In any case, they work in the department as they did before the Internet Stone Age, they have no registers with all the companies they are supposed to control - let alone training to find out more about the latest tricks.

Ignorance, incompetence and limitless sloppiness

It is a bunch of wild stories and a curious cabinet of small-minded characters that are made public by the committee of inquiry.

The MPs have been given access to hundreds of gigabytes of emails and logs, notes and faxes.

What they are fishing out there reveals in the most dazzling colors ignorance and incompetence, limitless sloppiness and a lack of honesty of the important actors who are supposed to control the financial center Germany.

The committee of inquiry makes it relentlessly clear: The history of Wirecard is also a history of the state failure.

The most absurd example of this is the third-rate robber's pistol, which the public prosecutor and financial regulator

Jan Marsalek

(40) bought in February 2019 and which led to the ban on short sales: Employees of the Bloomberg news agency had asked Wirecard for six million euros by phone, otherwise Bloomberg would be "an offer from the Financial Times accept "and get into the negative coverage of Wirecard, from which Bloomberg had expected financial benefits.

Huh ?!

Really now?

The public prosecutor's office faxed the information to Bafin without checking.

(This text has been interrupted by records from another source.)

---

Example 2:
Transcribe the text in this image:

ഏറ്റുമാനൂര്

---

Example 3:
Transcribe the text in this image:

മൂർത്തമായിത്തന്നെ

And that, in turn, has temporarily banned speculation in Wirecard shares on this basis - which was received by investors, journalists and other supervisors as the ultimate vote of confidence.

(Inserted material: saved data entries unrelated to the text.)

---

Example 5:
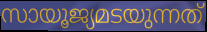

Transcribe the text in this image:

സായൂജ്യമടയുന്നത്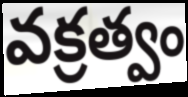
వక్రత్వం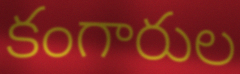
కంగారులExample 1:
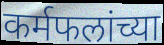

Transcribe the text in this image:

The Bafin will only resort to such drastic means if it has clear, unambiguous evidence of Wirecard's innocence, won't it?

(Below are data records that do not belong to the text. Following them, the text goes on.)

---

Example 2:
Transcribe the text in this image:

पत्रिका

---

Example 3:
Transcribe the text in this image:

It is probably one incident too many that ultimately

cost

Bafin boss

Felix Hufeld

(59) and Bafin director

Elisabeth Roegele

(53), the architect of the short sale ban, the job.

They are adding to the list of those who have lost their job, reputation or bonus because of Wirecard.

And the committee of inquiry is far from finished with its work.

They'll keep digging until summer.

Better pay for good people

more on the subject

  • Personnel consequences: Wirecard scandal also costs Bafin Vice Roegele the job

  • Public prosecutor before Wirecard investigation committee: "We were always in the starting blocks" Katharina Slodczyk reports from Berlin

  • Matthew Earl before Wirecard investigative committee: "Public enemy number one" - how a short seller failed at Wirecard Katharina Slodczyk reports from Berlin

  • The chronicle of the last few days: Was the Wirecard bankruptcy really compelling? By Katharina Slodczyk

  • Late reaction: Bafin reports employees to Wirecard for insider trading

The Federal Ministry of Finance now promises full-bodied a new start in the financial supervision after the resignations at the top of the Bafin.

But that will not be enough to avoid scandals like Wirecard.

Above all, it will take more money - investing in better equipment, in training, in more attractive pay, so that the jobs at regulators will attract more good people from the field.

The problems are much deeper than that.

It is an attitude of mind, a general aversion to short sellers and speculators, whose knowledge could have been used at Wirecard, against the Anglo-Saxon capital market.

As a result, Germany is also far from the standards there in the fight against the excesses, which have long since arrived here.

Wirecard has been able - and the shortsellers have provided convincing evidence for this - to use tricks and deceive government agencies since it was founded a good two decades ago.

It should take at least as long to overcome this.